He repeatedly used phrases such as “I cannot specifically recall.” At one point, Powell said, “To my recollection, I don’t have a recollection.”
Making It Happen
In the next phase of the evolving Iran operation – the direct delivery of U.S. missiles to the Islamic fundamentalist government – Powell would play an even bigger role.
Indeed, without the prodigious work of Colin Powell, the unfolding disaster might never have happened, or might have stopped much sooner.
In early 1986, Powell exploited his bureaucratic skills to begin short-circuiting the Pentagon’s covert procurement system that had been put in place after the Yellow Fruit scandal.
Defense procurement officials said that without Powell’s manipulation of the process, the Pentagon’s internal auditing systems would have alerted the military brass that thousands of TOW anti-tank missiles and other sophisticated weaponry were headed to Iran, designated a terrorist state.
But Powell managed to slip the missiles and the other hardware out of U.S. Army inventories without key Pentagon officials knowing where the equipment was going.
The story of Powell’s maneuvers can be found in a close reading of thousands of pages from Iran-Contra depositions of Pentagon officials, who pointed to Weinberger’s assistant as the key Iran-Contra action officer within the Defense Department.
For his part, Powell insisted that he and Weinberger minimized the Pentagon’s role. Powell said they delivered the missiles to the CIA under the Economy Act, which regulates transfers between government agencies.
“We treated the TOW transfer like garbage to be gotten out of the house quickly,” Powell wrote in My American Journey.
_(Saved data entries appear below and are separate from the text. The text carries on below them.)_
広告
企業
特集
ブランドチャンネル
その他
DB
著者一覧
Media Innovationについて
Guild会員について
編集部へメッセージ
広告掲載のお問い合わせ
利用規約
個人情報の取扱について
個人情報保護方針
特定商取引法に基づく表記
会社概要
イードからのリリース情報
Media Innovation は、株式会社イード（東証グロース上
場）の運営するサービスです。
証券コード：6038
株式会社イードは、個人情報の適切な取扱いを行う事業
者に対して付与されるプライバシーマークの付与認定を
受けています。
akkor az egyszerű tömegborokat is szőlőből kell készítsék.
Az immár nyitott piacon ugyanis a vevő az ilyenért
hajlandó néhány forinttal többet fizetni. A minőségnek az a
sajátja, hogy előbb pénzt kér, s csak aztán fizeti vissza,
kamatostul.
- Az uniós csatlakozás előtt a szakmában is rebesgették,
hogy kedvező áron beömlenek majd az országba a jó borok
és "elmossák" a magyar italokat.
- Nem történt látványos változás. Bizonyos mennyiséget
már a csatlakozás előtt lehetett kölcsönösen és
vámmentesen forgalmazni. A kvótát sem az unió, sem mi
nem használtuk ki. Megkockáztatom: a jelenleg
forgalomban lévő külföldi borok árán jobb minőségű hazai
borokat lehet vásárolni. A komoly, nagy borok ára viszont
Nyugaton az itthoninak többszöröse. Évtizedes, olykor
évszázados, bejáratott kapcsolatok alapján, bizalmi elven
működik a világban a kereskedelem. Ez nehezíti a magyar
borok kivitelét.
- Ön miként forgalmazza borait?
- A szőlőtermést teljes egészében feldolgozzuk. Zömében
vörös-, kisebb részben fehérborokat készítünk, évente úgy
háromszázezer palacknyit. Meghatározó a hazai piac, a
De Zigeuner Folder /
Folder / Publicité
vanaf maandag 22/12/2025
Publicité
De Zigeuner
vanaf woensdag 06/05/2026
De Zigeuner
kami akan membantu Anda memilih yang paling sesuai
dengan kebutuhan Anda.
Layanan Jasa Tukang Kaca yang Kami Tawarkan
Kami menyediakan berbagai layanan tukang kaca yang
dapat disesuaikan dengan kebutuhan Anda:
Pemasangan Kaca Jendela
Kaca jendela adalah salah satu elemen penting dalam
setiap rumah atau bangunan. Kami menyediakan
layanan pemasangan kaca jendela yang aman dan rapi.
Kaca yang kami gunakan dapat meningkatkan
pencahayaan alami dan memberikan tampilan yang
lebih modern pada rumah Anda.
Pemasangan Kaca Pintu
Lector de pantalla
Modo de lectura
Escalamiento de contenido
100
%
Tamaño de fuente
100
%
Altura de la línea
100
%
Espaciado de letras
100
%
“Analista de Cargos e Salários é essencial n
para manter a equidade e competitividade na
But the Economy Act argument was disingenuous, because the Pentagon always uses the Economy Act when it moves weapons to the CIA.
Powell’s account also obscured his unusual actions in arranging the shipments without giving senior officers the information that Pentagon procedures required, even for sensitive covert activities.
Reagan’s Sign-off
Weinberger officially handed Powell the job of shipping the missiles to Iran on January 17, 1986. That was the day Reagan signed an intelligence finding, a formal authorization that is required by law for the conduct of covert operations, in this case, the transfer of arms from U.S. stockpiles and their shipment to Iran.
In testimony, Powell dated his first knowledge of the missile transfers to this moment.
A day after Reagan’s finding, Powell instructed Gen. Max Thurman, then acting Army chief of staff, to prepare for a transfer of 4,000 TOW anti-tank missiles, but Powell made no mention that they were headed to Iran.
“I gave him absolutely no indication of the destination of the missiles,” Powell testified.